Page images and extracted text

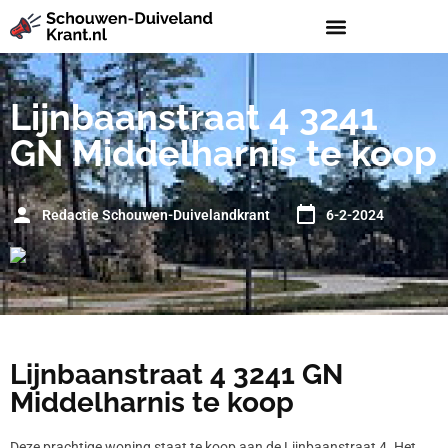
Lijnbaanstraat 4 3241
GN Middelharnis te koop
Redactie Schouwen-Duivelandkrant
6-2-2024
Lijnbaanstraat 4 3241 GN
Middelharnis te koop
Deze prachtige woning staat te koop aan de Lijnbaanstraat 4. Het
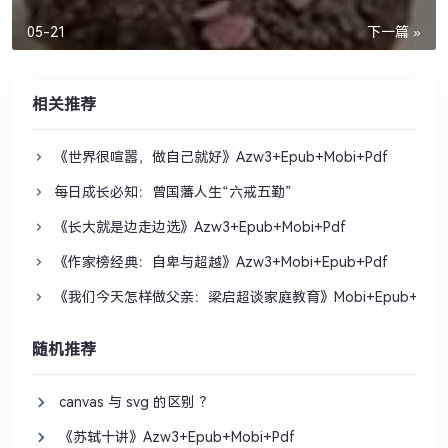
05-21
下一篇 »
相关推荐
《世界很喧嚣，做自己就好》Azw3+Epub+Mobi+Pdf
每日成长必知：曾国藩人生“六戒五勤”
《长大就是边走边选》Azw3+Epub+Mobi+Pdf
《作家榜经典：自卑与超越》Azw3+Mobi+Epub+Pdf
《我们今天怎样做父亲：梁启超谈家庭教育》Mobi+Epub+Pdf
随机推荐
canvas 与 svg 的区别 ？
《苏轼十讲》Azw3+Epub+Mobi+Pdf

...

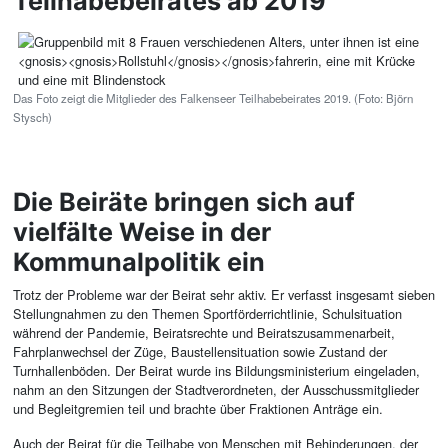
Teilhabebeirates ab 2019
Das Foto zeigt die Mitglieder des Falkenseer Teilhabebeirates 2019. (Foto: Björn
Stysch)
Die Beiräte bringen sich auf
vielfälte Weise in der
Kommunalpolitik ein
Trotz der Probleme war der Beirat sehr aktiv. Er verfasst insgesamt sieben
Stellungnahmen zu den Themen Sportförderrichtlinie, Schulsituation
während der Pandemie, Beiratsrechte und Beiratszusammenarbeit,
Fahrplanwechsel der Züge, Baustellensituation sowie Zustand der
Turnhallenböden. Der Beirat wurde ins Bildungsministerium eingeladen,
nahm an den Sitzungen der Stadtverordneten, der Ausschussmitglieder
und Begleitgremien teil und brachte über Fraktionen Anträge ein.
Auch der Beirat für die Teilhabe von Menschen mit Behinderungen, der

Assignment: In the entries above, find each line that includes the string "Teilhabebeirates" and copy it.

Task solution:
Teilhabebeirates ab 2019
Das Foto zeigt die Mitglieder des Falkenseer Teilhabebeirates 2019. (Foto: Björn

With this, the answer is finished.